Strategic Role
The strategic role of operation is aimed to benefit the business in the long-term. Strategic operational decisions will need to fit the overall strategic goals (efficiency, productivity and quality of outputs) and vision in the business plan and fit the changing business environment. Long-term decisions will cover three broad areas: planning production and delivery, controls to manage quality, and improving operations. Therefore, the strategic role is to focus on lower costs to an industry benchmark through efficiency and producing a good or service that is different to and competitive against rivals in the market.
Competitive Advantage
To gain a competitive advantage over competitors, the business utilises 2 strategies: cost leadership & product differentiation.
1. Cost Leadership
Cost leadership strategy is where the operations manager aims for the business to have the lowest operational cost in its industry. This may be achieved through lower quality products, having fewer features, purchasing cheaper raw materials, outsourcing, etc.

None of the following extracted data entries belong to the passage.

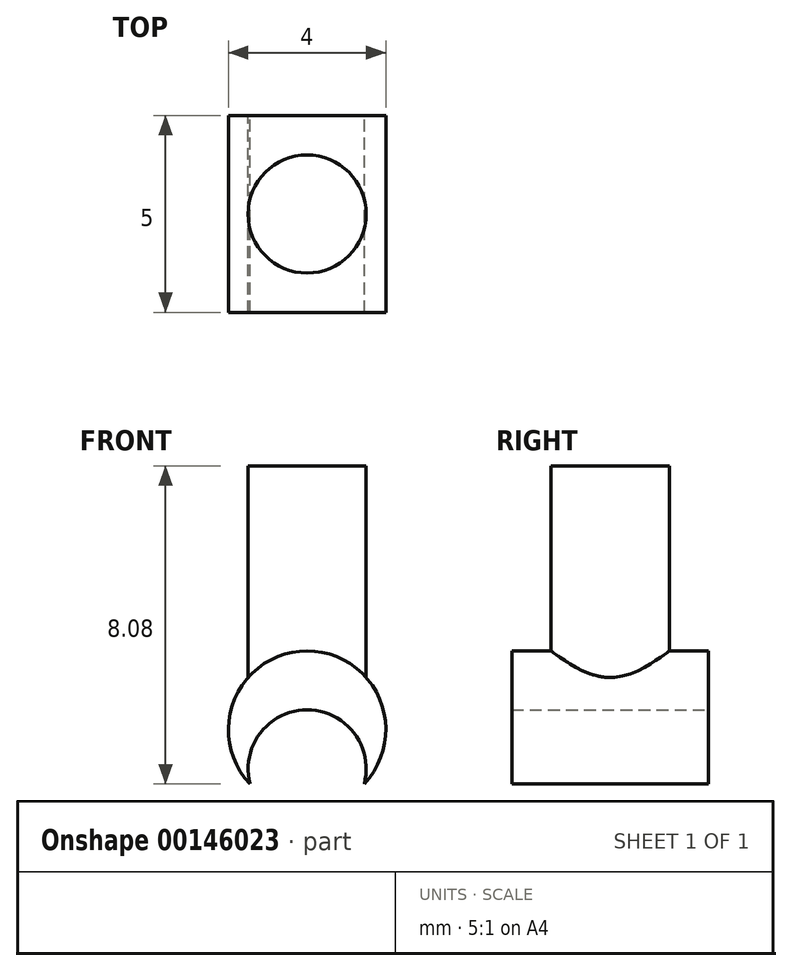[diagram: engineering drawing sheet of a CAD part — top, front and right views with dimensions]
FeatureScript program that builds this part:
annotation { "Feature Type Name" : "Feature", "Feature Type Description" : "" }
export const myFeature = defineFeature(function(context is Context, id is Id, definition is map)
    precondition{}
    {
        {
            var Q0;
            Q0=qCreatedBy(makeId("Front.planeOp"),FACE);
            var sketch = newSketch(context, id + "F0", { "sketchPlane" : qUnion([Q0])});
            skArc(sketch, "E0", {"start": v(1.45, -2.58) * mm, "mid": v(0, 0.8) * mm, "end": v(-1.45, -2.58) * mm});
            skArc(sketch, "E1", {"start": v(1.45, -2.58) * mm, "mid": v(0, -0.7) * mm, "end": v(-1.45, -2.58) * mm});
            skSolve(sketch);
        }
        {
            var Q0;
            Q0=qSketchRegion(id+"F0",true);
            extrude(context, id + "F1", {"entities" : qUnion([Q0]), "endBound" : BoundingType.SYMMETRIC, "depth" : 5 * mm});
        }
        {
            var Q0;
            Q0=qCreatedBy(makeId("Top.planeOp"),FACE);
            var sketch = newSketch(context, id + "F2", { "sketchPlane" : qUnion([Q0])});
            skCircle(sketch, "E2", {"center": v(0, 0) * mm, "radius": 1.5 * mm});
            skSolve(sketch);
        }
        {
            var Q0;
            Q0=qSketchRegion(id+"F2",true);
            extrude(context, id + "F3", {"entities" : qUnion([Q0]), "operationType" : NewBodyOperationType.ADD, "depth" : 5.5 * mm});
        }
    });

If the business is able to achieve cost leadership and sustain it over the long term, as well as being able to sell it products at prices near or at the industry’s benchmarked average, then it would be an above-average performer with healthy sales and profits.

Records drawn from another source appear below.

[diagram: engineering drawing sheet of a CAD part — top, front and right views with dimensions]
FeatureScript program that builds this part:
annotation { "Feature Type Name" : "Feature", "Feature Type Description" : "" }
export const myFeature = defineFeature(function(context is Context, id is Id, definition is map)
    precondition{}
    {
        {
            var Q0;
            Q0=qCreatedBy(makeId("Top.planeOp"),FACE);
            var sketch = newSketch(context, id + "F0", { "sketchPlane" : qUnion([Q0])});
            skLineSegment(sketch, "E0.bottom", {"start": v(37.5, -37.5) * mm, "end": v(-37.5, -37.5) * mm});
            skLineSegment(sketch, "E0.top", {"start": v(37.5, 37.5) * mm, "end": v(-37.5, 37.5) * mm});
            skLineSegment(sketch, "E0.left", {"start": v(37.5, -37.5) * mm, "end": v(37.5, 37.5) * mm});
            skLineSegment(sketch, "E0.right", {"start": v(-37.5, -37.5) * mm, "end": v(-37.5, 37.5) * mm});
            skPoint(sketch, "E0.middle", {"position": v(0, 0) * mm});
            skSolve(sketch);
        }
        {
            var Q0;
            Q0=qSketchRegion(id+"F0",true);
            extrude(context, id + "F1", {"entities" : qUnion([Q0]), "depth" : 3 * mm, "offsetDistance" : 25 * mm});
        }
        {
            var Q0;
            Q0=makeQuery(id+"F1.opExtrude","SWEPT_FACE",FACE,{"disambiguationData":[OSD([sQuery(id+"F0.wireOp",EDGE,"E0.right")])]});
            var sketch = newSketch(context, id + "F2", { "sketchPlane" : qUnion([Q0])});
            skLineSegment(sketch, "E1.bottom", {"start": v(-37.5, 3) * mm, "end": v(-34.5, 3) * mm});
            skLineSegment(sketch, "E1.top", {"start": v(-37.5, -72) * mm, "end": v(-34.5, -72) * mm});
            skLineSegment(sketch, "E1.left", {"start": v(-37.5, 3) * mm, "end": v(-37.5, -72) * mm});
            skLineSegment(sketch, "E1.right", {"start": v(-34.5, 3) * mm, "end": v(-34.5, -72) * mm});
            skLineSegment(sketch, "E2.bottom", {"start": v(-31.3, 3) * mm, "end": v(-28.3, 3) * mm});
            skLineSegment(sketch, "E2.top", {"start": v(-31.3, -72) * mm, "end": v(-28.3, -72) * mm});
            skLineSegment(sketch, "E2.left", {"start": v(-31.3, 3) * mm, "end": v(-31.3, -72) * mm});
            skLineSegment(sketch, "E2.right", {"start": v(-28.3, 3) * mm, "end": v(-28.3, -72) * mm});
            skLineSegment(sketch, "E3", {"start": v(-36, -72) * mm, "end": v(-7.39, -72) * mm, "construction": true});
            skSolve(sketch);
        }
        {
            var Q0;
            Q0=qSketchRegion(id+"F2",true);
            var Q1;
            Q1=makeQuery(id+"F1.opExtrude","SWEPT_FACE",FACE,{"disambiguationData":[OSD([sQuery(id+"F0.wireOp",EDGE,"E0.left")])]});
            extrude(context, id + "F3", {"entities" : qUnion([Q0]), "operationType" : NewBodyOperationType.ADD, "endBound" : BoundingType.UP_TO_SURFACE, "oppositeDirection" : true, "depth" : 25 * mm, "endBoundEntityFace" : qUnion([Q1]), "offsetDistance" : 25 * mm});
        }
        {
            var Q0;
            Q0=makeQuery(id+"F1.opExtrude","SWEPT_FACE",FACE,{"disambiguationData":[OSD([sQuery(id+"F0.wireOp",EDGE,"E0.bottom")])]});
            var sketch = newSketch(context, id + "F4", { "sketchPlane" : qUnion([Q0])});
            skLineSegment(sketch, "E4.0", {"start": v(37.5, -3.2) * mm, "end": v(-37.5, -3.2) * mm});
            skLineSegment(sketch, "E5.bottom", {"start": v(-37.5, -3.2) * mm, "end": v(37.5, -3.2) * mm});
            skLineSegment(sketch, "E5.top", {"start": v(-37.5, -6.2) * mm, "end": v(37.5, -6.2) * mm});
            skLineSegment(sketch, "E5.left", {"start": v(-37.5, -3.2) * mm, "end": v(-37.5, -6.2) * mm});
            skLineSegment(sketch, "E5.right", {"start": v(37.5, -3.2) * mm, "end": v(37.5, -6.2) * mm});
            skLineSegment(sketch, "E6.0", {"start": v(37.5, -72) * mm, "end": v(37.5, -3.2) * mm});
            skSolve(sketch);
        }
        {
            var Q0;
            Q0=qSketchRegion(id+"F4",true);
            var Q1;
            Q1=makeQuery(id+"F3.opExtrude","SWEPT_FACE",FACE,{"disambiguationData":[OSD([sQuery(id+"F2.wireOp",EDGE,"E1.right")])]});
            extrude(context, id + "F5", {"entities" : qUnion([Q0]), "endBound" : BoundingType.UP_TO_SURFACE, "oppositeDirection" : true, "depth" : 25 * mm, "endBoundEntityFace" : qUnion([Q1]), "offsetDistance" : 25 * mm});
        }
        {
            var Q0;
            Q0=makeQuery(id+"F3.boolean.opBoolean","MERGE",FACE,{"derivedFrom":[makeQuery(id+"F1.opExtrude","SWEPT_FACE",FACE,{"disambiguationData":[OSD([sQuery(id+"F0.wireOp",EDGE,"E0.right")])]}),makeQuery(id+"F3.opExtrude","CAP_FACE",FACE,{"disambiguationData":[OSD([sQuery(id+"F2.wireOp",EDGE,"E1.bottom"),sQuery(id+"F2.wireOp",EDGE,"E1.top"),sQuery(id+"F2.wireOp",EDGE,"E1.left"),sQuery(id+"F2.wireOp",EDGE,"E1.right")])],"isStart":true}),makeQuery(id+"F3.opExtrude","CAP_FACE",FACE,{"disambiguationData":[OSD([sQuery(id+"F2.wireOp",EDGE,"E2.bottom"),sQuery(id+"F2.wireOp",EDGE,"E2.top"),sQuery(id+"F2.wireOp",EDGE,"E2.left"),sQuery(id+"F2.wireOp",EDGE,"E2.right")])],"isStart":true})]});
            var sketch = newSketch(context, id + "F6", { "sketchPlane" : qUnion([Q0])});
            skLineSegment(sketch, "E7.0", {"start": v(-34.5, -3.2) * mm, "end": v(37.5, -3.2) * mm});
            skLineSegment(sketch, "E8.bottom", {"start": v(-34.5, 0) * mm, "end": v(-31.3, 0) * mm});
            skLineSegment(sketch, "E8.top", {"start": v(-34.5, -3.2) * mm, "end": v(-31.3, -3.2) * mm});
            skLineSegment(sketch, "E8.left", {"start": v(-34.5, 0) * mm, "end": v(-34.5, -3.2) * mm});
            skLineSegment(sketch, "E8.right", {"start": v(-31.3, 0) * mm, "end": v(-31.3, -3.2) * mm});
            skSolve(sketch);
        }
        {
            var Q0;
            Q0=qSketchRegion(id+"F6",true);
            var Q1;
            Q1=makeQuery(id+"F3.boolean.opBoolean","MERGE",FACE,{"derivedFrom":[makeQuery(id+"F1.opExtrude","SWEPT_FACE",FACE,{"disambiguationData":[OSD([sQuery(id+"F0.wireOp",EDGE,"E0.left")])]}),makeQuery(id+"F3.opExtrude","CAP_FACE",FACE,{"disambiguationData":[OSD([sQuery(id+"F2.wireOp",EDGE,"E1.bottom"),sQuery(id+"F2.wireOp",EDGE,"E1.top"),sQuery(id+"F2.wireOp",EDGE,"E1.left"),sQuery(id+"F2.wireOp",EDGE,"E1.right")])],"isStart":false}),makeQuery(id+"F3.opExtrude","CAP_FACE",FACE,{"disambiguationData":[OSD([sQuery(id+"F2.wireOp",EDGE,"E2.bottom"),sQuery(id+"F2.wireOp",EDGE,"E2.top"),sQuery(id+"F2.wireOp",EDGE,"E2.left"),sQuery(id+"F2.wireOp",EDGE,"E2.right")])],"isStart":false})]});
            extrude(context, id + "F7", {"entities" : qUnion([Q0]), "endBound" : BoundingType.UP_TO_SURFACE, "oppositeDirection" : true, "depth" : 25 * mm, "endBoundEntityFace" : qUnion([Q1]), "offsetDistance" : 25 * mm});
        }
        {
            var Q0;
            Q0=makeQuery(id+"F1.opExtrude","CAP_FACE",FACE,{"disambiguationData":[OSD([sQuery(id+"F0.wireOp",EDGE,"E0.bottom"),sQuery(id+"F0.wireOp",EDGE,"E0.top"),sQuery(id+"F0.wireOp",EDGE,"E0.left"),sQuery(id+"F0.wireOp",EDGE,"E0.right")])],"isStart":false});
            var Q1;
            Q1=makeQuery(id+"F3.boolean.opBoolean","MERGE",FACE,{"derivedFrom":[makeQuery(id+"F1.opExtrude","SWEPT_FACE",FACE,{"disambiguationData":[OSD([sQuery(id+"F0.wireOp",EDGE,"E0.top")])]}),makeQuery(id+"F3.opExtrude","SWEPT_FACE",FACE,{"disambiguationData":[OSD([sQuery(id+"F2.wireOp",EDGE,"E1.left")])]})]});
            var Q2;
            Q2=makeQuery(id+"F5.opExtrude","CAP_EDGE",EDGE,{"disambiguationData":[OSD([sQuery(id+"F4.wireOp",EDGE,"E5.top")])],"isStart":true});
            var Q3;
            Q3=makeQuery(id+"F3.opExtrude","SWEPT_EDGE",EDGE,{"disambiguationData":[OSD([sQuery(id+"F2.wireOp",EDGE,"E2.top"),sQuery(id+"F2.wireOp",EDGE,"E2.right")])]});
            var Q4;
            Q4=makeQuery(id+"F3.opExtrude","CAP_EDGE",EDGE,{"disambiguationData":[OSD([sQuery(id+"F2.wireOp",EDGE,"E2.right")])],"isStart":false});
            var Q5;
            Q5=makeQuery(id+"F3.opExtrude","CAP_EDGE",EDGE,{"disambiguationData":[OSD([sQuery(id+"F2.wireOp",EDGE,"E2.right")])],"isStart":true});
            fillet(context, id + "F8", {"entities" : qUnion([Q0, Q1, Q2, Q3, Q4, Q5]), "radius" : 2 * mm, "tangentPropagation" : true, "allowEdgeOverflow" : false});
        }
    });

The cost leadership strategy is vital for a business to gain a competitive advantage. Walmart is an example of a successful cost leader. Walmart utilised the cheap suppliers by getting goods from the manufacturers at the lowest prices, and cut the operating expenses in his stores. As a result, Walmart’s products were usually 20% cheaper than competitors. This strategy gave the business a competitive advantage against competitors, such as Kmart and Sears Roebuck and Company.